■ **EXCERPT**:
---*---
Chris Hoffman | May 14, 2014
Today's Windows tablets offer such solid productivity chops that they can easily become the heart of a potent sit-down workstation with the help of a few peripherals and some smart software choices and tweaks

Tablet hard drives tend to be far skimpier than PC drives, often topping out at 32GB or 64GB. Your tablet probably has a microSD card, so you can consider using it for additional storage. Simple USB flash drives or external hard drives can also augment your tablet's storage capacity, and you can leave them plugged into your USB hub if you'd like.

Some manufacturers produce docks designed to make all this easier, like Microsoft's Surface Pro 2 dock or the tablet dock Dell offers for its sublime Venue 11 Pro. The dock connector on the device connects to the dock, where you can plug in your various cables. This makes it easier to remove the tablet without disconnecting multiple cables each time. You may also find third-party docks for some tablets.

External monitor setup
You can use your external monitor in several different ways. Your tablet can become one of your two displays in a dual-monitor setup, or it can simply mirror its contents to the larger display.

Adjust these settings from the display control panel. Right-click your desktop and select Screen resolution to access it and see your connected external displays. You can drag and drop them to rearrange them--for example, if the second monitor is currently located to the left of your tablet, you'll want to drag and drop the second monitor to the left.
---*---
■ **WRITTEN EXERCISE 1**: Rewrite the rows from the first line through the line with "genus: Cathartes", using "vernacular name" in place of "common name" and changing nothing else. Return only those lines.
The tablet article and the rows that come next have nothing to do with each other.
---*---
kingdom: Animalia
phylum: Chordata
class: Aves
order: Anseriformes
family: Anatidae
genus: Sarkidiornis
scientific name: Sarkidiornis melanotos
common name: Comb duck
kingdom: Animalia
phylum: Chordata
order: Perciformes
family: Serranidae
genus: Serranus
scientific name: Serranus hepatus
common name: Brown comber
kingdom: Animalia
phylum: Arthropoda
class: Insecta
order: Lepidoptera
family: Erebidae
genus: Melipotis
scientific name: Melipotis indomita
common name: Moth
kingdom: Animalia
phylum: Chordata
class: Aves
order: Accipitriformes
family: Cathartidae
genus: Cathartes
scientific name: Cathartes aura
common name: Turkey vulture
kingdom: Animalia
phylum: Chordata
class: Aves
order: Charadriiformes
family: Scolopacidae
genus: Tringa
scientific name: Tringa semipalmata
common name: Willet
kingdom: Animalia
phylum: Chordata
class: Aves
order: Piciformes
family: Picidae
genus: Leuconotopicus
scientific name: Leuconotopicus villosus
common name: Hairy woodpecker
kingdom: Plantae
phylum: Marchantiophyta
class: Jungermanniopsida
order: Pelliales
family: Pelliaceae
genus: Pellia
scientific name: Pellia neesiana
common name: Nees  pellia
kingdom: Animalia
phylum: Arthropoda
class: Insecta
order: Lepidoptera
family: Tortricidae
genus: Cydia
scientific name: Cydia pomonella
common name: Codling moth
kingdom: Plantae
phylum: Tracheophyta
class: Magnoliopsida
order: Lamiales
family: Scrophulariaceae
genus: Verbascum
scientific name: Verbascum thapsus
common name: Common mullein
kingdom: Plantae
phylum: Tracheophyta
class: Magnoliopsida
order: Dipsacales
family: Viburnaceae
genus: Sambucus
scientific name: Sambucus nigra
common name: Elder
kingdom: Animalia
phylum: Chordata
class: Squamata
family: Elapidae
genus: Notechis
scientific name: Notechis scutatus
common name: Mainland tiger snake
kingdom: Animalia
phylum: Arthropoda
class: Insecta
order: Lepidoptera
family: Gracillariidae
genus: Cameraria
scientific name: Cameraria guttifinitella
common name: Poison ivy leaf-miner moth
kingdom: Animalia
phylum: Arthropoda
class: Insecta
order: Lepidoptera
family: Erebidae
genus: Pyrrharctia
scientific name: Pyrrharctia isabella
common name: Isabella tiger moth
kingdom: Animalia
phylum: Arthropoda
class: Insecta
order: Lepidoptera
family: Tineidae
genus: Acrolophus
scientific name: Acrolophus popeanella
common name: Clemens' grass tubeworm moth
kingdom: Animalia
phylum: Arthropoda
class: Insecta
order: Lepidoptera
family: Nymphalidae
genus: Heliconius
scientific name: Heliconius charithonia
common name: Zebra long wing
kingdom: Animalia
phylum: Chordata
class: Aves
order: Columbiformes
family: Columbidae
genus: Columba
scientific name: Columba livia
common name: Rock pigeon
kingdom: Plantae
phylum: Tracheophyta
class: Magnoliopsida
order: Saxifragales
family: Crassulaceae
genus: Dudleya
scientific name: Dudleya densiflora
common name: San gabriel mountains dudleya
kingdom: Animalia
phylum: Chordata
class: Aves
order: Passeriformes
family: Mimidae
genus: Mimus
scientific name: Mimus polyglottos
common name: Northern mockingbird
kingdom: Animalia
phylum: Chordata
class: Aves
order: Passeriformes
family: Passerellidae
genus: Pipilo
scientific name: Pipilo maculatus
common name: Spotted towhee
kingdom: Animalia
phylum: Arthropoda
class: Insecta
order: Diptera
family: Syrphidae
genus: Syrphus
---*---
■ **WRITTEN EXERCISE 2**: Copy the tablet article word for word from "External monitor setup" to "the larger display.".

■ **COMPLETE OUTPUT 1**:
kingdom: Animalia
phylum: Chordata
class: Aves
order: Anseriformes
family: Anatidae
genus: Sarkidiornis
scientific name: Sarkidiornis melanotos
vernacular name: Comb duck
kingdom: Animalia
phylum: Chordata
order: Perciformes
family: Serranidae
genus: Serranus
scientific name: Serranus hepatus
vernacular name: Brown comber
kingdom: Animalia
phylum: Arthropoda
class: Insecta
order: Lepidoptera
family: Erebidae
genus: Melipotis
scientific name: Melipotis indomita
vernacular name: Moth
kingdom: Animalia
phylum: Chordata
class: Aves
order: Accipitriformes
family: Cathartidae
genus: Cathartes

■ **COMPLETE OUTPUT 2**:
External monitor setup
You can use your external monitor in several different ways. Your tablet can become one of your two displays in a dual-monitor setup, or it can simply mirror its contents to the larger display.